- INSTRUCTION A
Can you reproduce the value iteration thread from "Shouldn’t Expectation over" to "pr * gamma * V[k - 1, nextstate])"?

- SOURCE
Value iteration

https://d2l.ai/chapter_reinforcement-learning/value-iter.html

1 Like

Typo: the left hand side of the equation (17.2.9) should be pi*(s).

Great articles to clarify some basic ideas behind RL. I think it’s really a good starting point to begin RL learning.
But there are some small errors:

  1. The expectation over $r(s_0, a_0)$ is also needed for Eq. 17.2.2;
  2. In Eq. 17.2.9, it should be max rather than arg_max.

Seems like a typo in Equation 17.2.2

Shouldn’t Expectation over a_0, also include the first term?

do these code blocks still work? or do you need to follow the order of the book for the code to work? i haven’t been able to get the first chunk running for this and i’d really like to try out these exercises for reinforcement learning

There are two problems with this article here.
The first is equation 17.2.9, where ‘argmax’ should be corrected to ‘max’.
The second is that in the code implementation of the value_iteration function, as it says in its own comments, “Calculate \sum_{s‘} p(s’\mid s,a) [r + \gamma v_k(s’)]”, which should be fixed to “Calculate [r + \sum_{s’} p(s’\mid s,a) \gamma v_k(s’)]”, based on the previous equation 17.2.13.

Q[k,s,a] += pr * (reward + gamma * V[k - 1, nextstate])

should be fixed to:

Q[k,s,a] += (reward + pr * gamma * V[k - 1, nextstate])

- INSTRUCTION B
Can you render the entries below, from their start to the line with "Unlisted compact peaks", as a Markdown table with the columns Number and Line, numbering each line and leaving out blank lines?

- DATASET EXCERPTS
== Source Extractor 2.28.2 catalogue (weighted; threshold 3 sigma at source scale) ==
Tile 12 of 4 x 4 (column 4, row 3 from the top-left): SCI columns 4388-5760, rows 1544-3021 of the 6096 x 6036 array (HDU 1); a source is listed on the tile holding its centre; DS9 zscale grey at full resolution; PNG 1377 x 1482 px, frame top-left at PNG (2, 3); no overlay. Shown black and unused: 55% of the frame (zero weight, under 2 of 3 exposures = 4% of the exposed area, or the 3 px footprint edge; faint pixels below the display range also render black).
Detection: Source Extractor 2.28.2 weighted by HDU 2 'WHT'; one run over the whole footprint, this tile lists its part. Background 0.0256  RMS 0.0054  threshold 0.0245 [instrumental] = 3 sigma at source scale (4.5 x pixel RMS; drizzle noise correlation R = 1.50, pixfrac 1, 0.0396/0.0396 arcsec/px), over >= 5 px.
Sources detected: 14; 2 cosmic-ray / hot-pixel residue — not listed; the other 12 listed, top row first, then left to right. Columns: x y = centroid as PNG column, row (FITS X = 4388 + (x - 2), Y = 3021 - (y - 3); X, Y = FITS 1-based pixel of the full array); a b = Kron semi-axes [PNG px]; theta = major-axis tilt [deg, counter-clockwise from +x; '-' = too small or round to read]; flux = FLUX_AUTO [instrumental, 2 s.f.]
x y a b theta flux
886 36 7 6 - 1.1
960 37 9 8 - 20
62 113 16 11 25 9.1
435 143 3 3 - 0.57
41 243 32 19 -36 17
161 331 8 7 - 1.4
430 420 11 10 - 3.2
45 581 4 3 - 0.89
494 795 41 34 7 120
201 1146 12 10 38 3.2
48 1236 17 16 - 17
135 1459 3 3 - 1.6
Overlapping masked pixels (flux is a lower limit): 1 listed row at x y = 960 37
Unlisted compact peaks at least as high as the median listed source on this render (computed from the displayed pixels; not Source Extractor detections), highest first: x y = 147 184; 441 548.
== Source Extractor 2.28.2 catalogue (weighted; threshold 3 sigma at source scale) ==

- TASK OUTPUT A
Shouldn’t Expectation over a_0, also include the first term?

do these code blocks still work? or do you need to follow the order of the book for the code to work? i haven’t been able to get the first chunk running for this and i’d really like to try out these exercises for reinforcement learning

There are two problems with this article here.
The first is equation 17.2.9, where ‘argmax’ should be corrected to ‘max’.
The second is that in the code implementation of the value_iteration function, as it says in its own comments, “Calculate \sum_{s‘} p(s’\mid s,a) [r + \gamma v_k(s’)]”, which should be fixed to “Calculate [r + \sum_{s’} p(s’\mid s,a) \gamma v_k(s’)]”, based on the previous equation 17.2.13.

Q[k,s,a] += pr * (reward + gamma * V[k - 1, nextstate])

should be fixed to:

Q[k,s,a] += (reward + pr * gamma * V[k - 1, nextstate])

- TASK OUTPUT B
| Number | Line |
|---|---|
| 1 | == Source Extractor 2.28.2 catalogue (weighted; threshold 3 sigma at source scale) == |
| 2 | Tile 12 of 4 x 4 (column 4, row 3 from the top-left): SCI columns 4388-5760, rows 1544-3021 of the 6096 x 6036 array (HDU 1); a source is listed on the tile holding its centre; DS9 zscale grey at full resolution; PNG 1377 x 1482 px, frame top-left at PNG (2, 3); no overlay. Shown black and unused: 55% of the frame (zero weight, under 2 of 3 exposures = 4% of the exposed area, or the 3 px footprint edge; faint pixels below the display range also render black). |
| 3 | Detection: Source Extractor 2.28.2 weighted by HDU 2 'WHT'; one run over the whole footprint, this tile lists its part. Background 0.0256  RMS 0.0054  threshold 0.0245 [instrumental] = 3 sigma at source scale (4.5 x pixel RMS; drizzle noise correlation R = 1.50, pixfrac 1, 0.0396/0.0396 arcsec/px), over >= 5 px. |
| 4 | Sources detected: 14; 2 cosmic-ray / hot-pixel residue — not listed; the other 12 listed, top row first, then left to right. Columns: x y = centroid as PNG column, row (FITS X = 4388 + (x - 2), Y = 3021 - (y - 3); X, Y = FITS 1-based pixel of the full array); a b = Kron semi-axes [PNG px]; theta = major-axis tilt [deg, counter-clockwise from +x; '-' = too small or round to read]; flux = FLUX_AUTO [instrumental, 2 s.f.] |
| 5 | x y a b theta flux |
| 6 | 886 36 7 6 - 1.1 |
| 7 | 960 37 9 8 - 20 |
| 8 | 62 113 16 11 25 9.1 |
| 9 | 435 143 3 3 - 0.57 |
| 10 | 41 243 32 19 -36 17 |
| 11 | 161 331 8 7 - 1.4 |
| 12 | 430 420 11 10 - 3.2 |
| 13 | 45 581 4 3 - 0.89 |
| 14 | 494 795 41 34 7 120 |
| 15 | 201 1146 12 10 38 3.2 |
| 16 | 48 1236 17 16 - 17 |
| 17 | 135 1459 3 3 - 1.6 |
| 18 | Overlapping masked pixels (flux is a lower limit): 1 listed row at x y = 960 37 |
| 19 | Unlisted compact peaks at least as high as the median listed source on this render (computed from the displayed pixels; not Source Extractor detections), highest first: x y = 147 184; 441 548. |